1人になった部屋で、母が撒き散らした化粧品をただ呆然と見つめていた。

泣くもんか…

自分に言い聞かせるように呟く。

僕は、学校でも家でも望まれてない。

僕の居場所はどこにあるの?

僕の存在意義はどこ?

僕は必要?

要らない人間…ですか?

色んな感情が、一気に押し寄せ頭がパンクしそうになる。

気がついたら僕は何も持たずに、家を飛び出していた。

走って、走って、何も考えたくなくて…ただひたすら走った。

気が付くと、外は真っ暗で、波の音だけが響いていた。

そして、僕は崖の上まで来ていた。

…………無意識に、

死のうとしてる?

まあ、いいかも

こんな世界、居てなにが楽しい?

幸せな時間なんか、きっとおとぎ話の中だけなんだ。

そして、崖っぷちまで少しずつ歩き、ギリギリで立ち止まった。

さようなら

そう言い、目を瞑ったその時

その場所、取らないでくれる?

!?

背後から聞こえた、女の子の声。

後ろを振り返ると、そこには1人の同い年くらいの女の子が居た。

黒髪が美しい程月明かりに照らされて、白い肌がより一層輝いて見える。

君は?

女の子

ねえ、そこ退いてくれる?

なに?説得してるの?

無駄だよ。

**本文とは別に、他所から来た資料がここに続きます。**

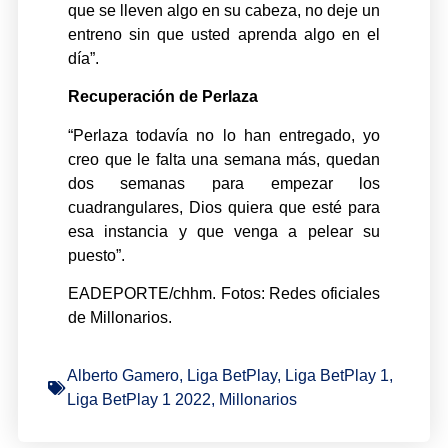
que se lleven algo en su cabeza, no deje un
entreno sin que usted aprenda algo en el
día”.
Recuperación de Perlaza
“Perlaza todavía no lo han entregado, yo
creo que le falta una semana más, quedan
dos semanas para empezar los
cuadrangulares, Dios quiera que esté para
esa instancia y que venga a pelear su
puesto”.
EADEPORTE/chhm. Fotos: Redes oficiales
de Millonarios.
Alberto Gamero
,
Liga BetPlay
,
Liga BetPlay 1
,
Liga BetPlay 1 2022
,
Millonarios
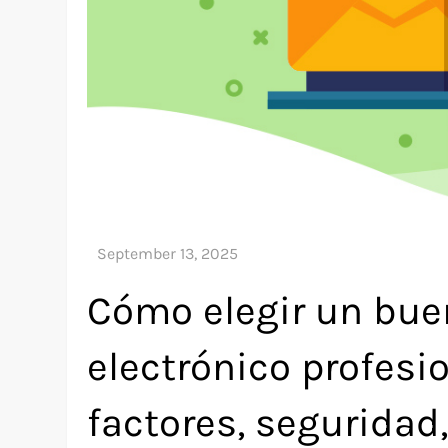
Cómo elegir un bue
electrónico profesi
factores, seguridad,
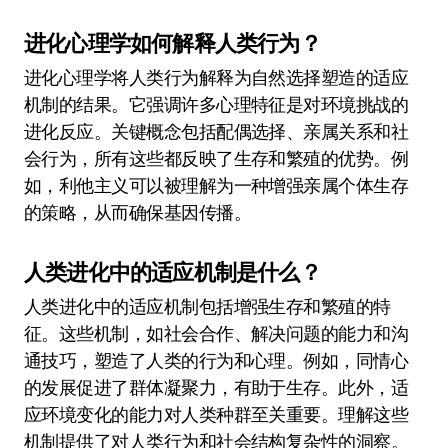
进化心理学如何解释人类行为？
进化心理学将人类行为解释为自然选择塑造的适应
机制的结果。它强调许多心理特征是对环境挑战的
进化反应。关键概念包括配偶选择、亲属关系和社
会行为，所有这些都反映了生存和繁殖的优势。例
如，利他主义可以被理解为一种增强亲属个体生存
的策略，从而确保基因传播。
人类进化中的适应机制是什么？
人类进化中的适应机制包括增强生存和繁殖的特
征。这些机制，如社会合作、解决问题的能力和沟
通技巧，塑造了人类的行为和心理。例如，同情心
的发展促进了群体凝聚力，有助于生存。此外，适
应环境变化的能力对人类种群至关重要。理解这些
机制提供了对人类行为和社会结构复杂性的洞察。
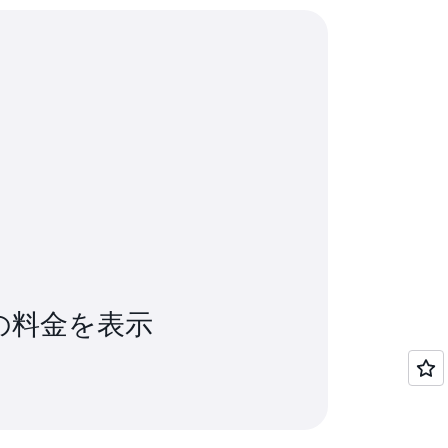
聴できます。
ROS2シグナルの両方を収集できます。エ
se では、カメラ、レーダー、LIDAR を含む車
づいて、関連する車両ミドルウェアまたは
を収集できます。クラウドでは、車両セン
ます。構造化データ (オブジェクトリスト、セ
けを収集できるキャンペーンを定義できま
画像またはビデオフレーム) の両方がクラウド
 秒だけ)。このサービスは、構造化および非
センサー (テレメトリーデータ) を自動的
他のメタデータ (イベント ID、キャンペーン、
拡張、シミュレーションの改善を可能にし
造化データには、簡単に参照できるよう
造化データへのリンクがあります。お客様
他の AWS サービスを使用して、データセットを結
の料金を表示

僕は死にたいんだ!

女の子

あんた人の話聞かないって言われない?

そう言って女の子は僕の胸ぐらを掴み、

女の子

ここは私が死ぬ場所なんだから汚すなって言ってんのよ。

と言って、僕を睨みつけた。

死ぬ場所?

言葉の意味が分からず、僕は問いかけた。

女の子

そうよ。

女の子

私は3ヶ月後にここで死ぬの。

女の子は僕の胸ぐらを話、その場に座って月を見上げた。

意味分かんない

そう言って僕はその場を去ろうとした。

変な女の子に見守られながらの自殺なんて嫌だと思ったからだ。

女の子

ねえ

その時、女の子が僕に声をかけた。

少し低めの、消えてしまいそうな小さい声。

女の子

君は本当に死にたいの?

女の子

本当に君の見ている世界は死にたくなる世界?

真っ直ぐに僕の目を見て問いかける彼女に思わずドキッとした。

君になにが分かるんだ。

そう言い残し、僕はその場を後にした。

世界?

本当に死にたいかって?

僕のなにが分かるんだ。

勝手なこと言いやがって。

モヤモヤとした感情が胸に広がる。

しかしそれよりも、彼女の綺麗で、なのに消えてしまいそうな儚い雰囲気に思考は支配されていた。

この日僕は、人生で最愛の人と出会った。

そして、彼女を失うカウントダウンが始まったんだ。